START DATA FOR REVIEW

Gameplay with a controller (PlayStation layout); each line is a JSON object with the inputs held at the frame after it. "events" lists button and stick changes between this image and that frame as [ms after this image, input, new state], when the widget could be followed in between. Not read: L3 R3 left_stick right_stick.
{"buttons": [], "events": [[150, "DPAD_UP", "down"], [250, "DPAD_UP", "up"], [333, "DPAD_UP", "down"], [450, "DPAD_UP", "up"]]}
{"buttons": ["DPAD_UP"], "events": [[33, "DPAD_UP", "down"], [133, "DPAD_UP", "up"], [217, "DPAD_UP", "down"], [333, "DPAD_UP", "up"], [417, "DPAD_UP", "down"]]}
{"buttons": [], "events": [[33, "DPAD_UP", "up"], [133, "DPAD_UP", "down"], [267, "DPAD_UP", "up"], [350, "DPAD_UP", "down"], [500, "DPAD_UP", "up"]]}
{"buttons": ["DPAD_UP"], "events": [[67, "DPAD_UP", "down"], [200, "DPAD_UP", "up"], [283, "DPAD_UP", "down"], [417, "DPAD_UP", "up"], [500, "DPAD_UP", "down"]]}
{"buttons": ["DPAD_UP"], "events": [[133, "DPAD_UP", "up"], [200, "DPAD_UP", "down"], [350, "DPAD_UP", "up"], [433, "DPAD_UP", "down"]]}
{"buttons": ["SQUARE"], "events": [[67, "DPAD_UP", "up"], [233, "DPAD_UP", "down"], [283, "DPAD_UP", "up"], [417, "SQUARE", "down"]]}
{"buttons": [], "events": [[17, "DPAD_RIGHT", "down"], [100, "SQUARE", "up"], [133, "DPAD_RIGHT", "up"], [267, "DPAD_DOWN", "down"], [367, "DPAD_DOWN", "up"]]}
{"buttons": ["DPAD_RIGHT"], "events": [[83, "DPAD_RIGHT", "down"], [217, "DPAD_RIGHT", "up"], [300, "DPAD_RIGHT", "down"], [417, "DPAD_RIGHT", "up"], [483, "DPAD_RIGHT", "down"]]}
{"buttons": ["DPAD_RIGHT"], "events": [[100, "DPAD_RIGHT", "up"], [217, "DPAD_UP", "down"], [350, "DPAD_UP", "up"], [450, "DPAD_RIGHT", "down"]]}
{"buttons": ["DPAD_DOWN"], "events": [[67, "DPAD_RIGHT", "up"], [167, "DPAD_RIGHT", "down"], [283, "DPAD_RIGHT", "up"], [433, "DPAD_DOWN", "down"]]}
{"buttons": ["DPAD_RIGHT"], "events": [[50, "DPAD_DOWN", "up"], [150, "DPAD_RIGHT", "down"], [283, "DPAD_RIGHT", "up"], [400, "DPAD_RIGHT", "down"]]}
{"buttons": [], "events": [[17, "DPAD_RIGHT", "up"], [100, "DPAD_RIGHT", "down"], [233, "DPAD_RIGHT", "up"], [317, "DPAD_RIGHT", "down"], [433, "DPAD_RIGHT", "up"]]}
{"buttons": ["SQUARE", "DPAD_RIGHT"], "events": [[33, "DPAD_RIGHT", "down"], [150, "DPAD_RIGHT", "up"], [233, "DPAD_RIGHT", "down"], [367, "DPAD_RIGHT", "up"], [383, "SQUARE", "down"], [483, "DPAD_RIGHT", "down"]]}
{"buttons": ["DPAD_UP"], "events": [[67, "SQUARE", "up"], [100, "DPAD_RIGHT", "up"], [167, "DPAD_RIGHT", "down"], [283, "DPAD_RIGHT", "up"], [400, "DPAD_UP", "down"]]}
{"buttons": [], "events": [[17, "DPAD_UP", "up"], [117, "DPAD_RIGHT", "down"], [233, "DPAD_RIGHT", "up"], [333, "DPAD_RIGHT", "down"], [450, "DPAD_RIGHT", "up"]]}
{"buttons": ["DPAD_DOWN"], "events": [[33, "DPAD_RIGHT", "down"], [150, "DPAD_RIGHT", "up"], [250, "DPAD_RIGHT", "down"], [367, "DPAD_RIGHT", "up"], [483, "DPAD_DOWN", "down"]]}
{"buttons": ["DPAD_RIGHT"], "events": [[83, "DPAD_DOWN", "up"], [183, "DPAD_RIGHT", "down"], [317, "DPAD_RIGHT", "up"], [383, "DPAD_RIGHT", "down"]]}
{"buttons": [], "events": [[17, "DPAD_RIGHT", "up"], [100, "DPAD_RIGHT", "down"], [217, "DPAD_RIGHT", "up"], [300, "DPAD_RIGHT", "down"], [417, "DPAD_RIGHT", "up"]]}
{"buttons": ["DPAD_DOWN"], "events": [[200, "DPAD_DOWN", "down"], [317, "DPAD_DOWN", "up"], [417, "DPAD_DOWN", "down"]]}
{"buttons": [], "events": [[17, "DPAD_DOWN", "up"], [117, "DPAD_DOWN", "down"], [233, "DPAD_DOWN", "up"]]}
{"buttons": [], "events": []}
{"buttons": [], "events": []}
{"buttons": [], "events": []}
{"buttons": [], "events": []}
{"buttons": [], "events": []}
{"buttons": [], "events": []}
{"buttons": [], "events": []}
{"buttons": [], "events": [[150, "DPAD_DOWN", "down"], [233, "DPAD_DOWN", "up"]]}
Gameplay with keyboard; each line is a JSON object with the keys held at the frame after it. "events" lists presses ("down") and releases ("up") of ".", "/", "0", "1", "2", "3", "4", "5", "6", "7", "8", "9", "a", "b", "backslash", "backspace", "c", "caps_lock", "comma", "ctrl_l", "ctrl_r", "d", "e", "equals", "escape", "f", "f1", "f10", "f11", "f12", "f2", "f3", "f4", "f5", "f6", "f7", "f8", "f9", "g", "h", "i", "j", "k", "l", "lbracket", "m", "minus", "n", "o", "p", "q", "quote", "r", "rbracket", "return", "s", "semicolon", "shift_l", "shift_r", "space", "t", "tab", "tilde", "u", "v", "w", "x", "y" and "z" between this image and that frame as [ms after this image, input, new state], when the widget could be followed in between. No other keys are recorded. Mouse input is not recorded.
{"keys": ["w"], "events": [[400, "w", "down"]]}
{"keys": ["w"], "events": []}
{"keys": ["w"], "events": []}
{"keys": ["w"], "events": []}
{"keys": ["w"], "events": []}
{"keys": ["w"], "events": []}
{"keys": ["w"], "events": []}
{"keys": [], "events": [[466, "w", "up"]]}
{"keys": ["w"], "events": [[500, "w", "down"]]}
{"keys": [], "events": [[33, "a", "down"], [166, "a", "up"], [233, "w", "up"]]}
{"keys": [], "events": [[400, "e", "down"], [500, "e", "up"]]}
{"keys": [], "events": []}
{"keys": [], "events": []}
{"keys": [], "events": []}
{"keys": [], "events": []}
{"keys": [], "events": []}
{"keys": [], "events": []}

END DATA FOR REVIEW

* _WHAT YOU WILL DO_: The full set of entries should appear again, unchanged, line by line.

* _EXERCISE RESPONSE_:
Gameplay with a controller (PlayStation layout); each line is a JSON object with the inputs held at the frame after it. "events" lists button and stick changes between this image and that frame as [ms after this image, input, new state], when the widget could be followed in between. Not read: L3 R3 left_stick right_stick.
{"buttons": [], "events": [[150, "DPAD_UP", "down"], [250, "DPAD_UP", "up"], [333, "DPAD_UP", "down"], [450, "DPAD_UP", "up"]]}
{"buttons": ["DPAD_UP"], "events": [[33, "DPAD_UP", "down"], [133, "DPAD_UP", "up"], [217, "DPAD_UP", "down"], [333, "DPAD_UP", "up"], [417, "DPAD_UP", "down"]]}
{"buttons": [], "events": [[33, "DPAD_UP", "up"], [133, "DPAD_UP", "down"], [267, "DPAD_UP", "up"], [350, "DPAD_UP", "down"], [500, "DPAD_UP", "up"]]}
{"buttons": ["DPAD_UP"], "events": [[67, "DPAD_UP", "down"], [200, "DPAD_UP", "up"], [283, "DPAD_UP", "down"], [417, "DPAD_UP", "up"], [500, "DPAD_UP", "down"]]}
{"buttons": ["DPAD_UP"], "events": [[133, "DPAD_UP", "up"], [200, "DPAD_UP", "down"], [350, "DPAD_UP", "up"], [433, "DPAD_UP", "down"]]}
{"buttons": ["SQUARE"], "events": [[67, "DPAD_UP", "up"], [233, "DPAD_UP", "down"], [283, "DPAD_UP", "up"], [417, "SQUARE", "down"]]}
{"buttons": [], "events": [[17, "DPAD_RIGHT", "down"], [100, "SQUARE", "up"], [133, "DPAD_RIGHT", "up"], [267, "DPAD_DOWN", "down"], [367, "DPAD_DOWN", "up"]]}
{"buttons": ["DPAD_RIGHT"], "events": [[83, "DPAD_RIGHT", "down"], [217, "DPAD_RIGHT", "up"], [300, "DPAD_RIGHT", "down"], [417, "DPAD_RIGHT", "up"], [483, "DPAD_RIGHT", "down"]]}
{"buttons": ["DPAD_RIGHT"], "events": [[100, "DPAD_RIGHT", "up"], [217, "DPAD_UP", "down"], [350, "DPAD_UP", "up"], [450, "DPAD_RIGHT", "down"]]}
{"buttons": ["DPAD_DOWN"], "events": [[67, "DPAD_RIGHT", "up"], [167, "DPAD_RIGHT", "down"], [283, "DPAD_RIGHT", "up"], [433, "DPAD_DOWN", "down"]]}
{"buttons": ["DPAD_RIGHT"], "events": [[50, "DPAD_DOWN", "up"], [150, "DPAD_RIGHT", "down"], [283, "DPAD_RIGHT", "up"], [400, "DPAD_RIGHT", "down"]]}
{"buttons": [], "events": [[17, "DPAD_RIGHT", "up"], [100, "DPAD_RIGHT", "down"], [233, "DPAD_RIGHT", "up"], [317, "DPAD_RIGHT", "down"], [433, "DPAD_RIGHT", "up"]]}
{"buttons": ["SQUARE", "DPAD_RIGHT"], "events": [[33, "DPAD_RIGHT", "down"], [150, "DPAD_RIGHT", "up"], [233, "DPAD_RIGHT", "down"], [367, "DPAD_RIGHT", "up"], [383, "SQUARE", "down"], [483, "DPAD_RIGHT", "down"]]}
{"buttons": ["DPAD_UP"], "events": [[67, "SQUARE", "up"], [100, "DPAD_RIGHT", "up"], [167, "DPAD_RIGHT", "down"], [283, "DPAD_RIGHT", "up"], [400, "DPAD_UP", "down"]]}
{"buttons": [], "events": [[17, "DPAD_UP", "up"], [117, "DPAD_RIGHT", "down"], [233, "DPAD_RIGHT", "up"], [333, "DPAD_RIGHT", "down"], [450, "DPAD_RIGHT", "up"]]}
{"buttons": ["DPAD_DOWN"], "events": [[33, "DPAD_RIGHT", "down"], [150, "DPAD_RIGHT", "up"], [250, "DPAD_RIGHT", "down"], [367, "DPAD_RIGHT", "up"], [483, "DPAD_DOWN", "down"]]}
{"buttons": ["DPAD_RIGHT"], "events": [[83, "DPAD_DOWN", "up"], [183, "DPAD_RIGHT", "down"], [317, "DPAD_RIGHT", "up"], [383, "DPAD_RIGHT", "down"]]}
{"buttons": [], "events": [[17, "DPAD_RIGHT", "up"], [100, "DPAD_RIGHT", "down"], [217, "DPAD_RIGHT", "up"], [300, "DPAD_RIGHT", "down"], [417, "DPAD_RIGHT", "up"]]}
{"buttons": ["DPAD_DOWN"], "events": [[200, "DPAD_DOWN", "down"], [317, "DPAD_DOWN", "up"], [417, "DPAD_DOWN", "down"]]}
{"buttons": [], "events": [[17, "DPAD_DOWN", "up"], [117, "DPAD_DOWN", "down"], [233, "DPAD_DOWN", "up"]]}
{"buttons": [], "events": []}
{"buttons": [], "events": []}
{"buttons": [], "events": []}
{"buttons": [], "events": []}
{"buttons": [], "events": []}
{"buttons": [], "events": []}
{"buttons": [], "events": []}
{"buttons": [], "events": [[150, "DPAD_DOWN", "down"], [233, "DPAD_DOWN", "up"]]}
Gameplay with keyboard; each line is a JSON object with the keys held at the frame after it. "events" lists presses ("down") and releases ("up") of ".", "/", "0", "1", "2", "3", "4", "5", "6", "7", "8", "9", "a", "b", "backslash", "backspace", "c", "caps_lock", "comma", "ctrl_l", "ctrl_r", "d", "e", "equals", "escape", "f", "f1", "f10", "f11", "f12", "f2", "f3", "f4", "f5", "f6", "f7", "f8", "f9", "g", "h", "i", "j", "k", "l", "lbracket", "m", "minus", "n", "o", "p", "q", "quote", "r", "rbracket", "return", "s", "semicolon", "shift_l", "shift_r", "space", "t", "tab", "tilde", "u", "v", "w", "x", "y" and "z" between this image and that frame as [ms after this image, input, new state], when the widget could be followed in between. No other keys are recorded. Mouse input is not recorded.
{"keys": ["w"], "events": [[400, "w", "down"]]}
{"keys": ["w"], "events": []}
{"keys": ["w"], "events": []}
{"keys": ["w"], "events": []}
{"keys": ["w"], "events": []}
{"keys": ["w"], "events": []}
{"keys": ["w"], "events": []}
{"keys": [], "events": [[466, "w", "up"]]}
{"keys": ["w"], "events": [[500, "w", "down"]]}
{"keys": [], "events": [[33, "a", "down"], [166, "a", "up"], [233, "w", "up"]]}
{"keys": [], "events": [[400, "e", "down"], [500, "e", "up"]]}
{"keys": [], "events": []}
{"keys": [], "events": []}
{"keys": [], "events": []}
{"keys": [], "events": []}
{"keys": [], "events": []}
{"keys": [], "events": []}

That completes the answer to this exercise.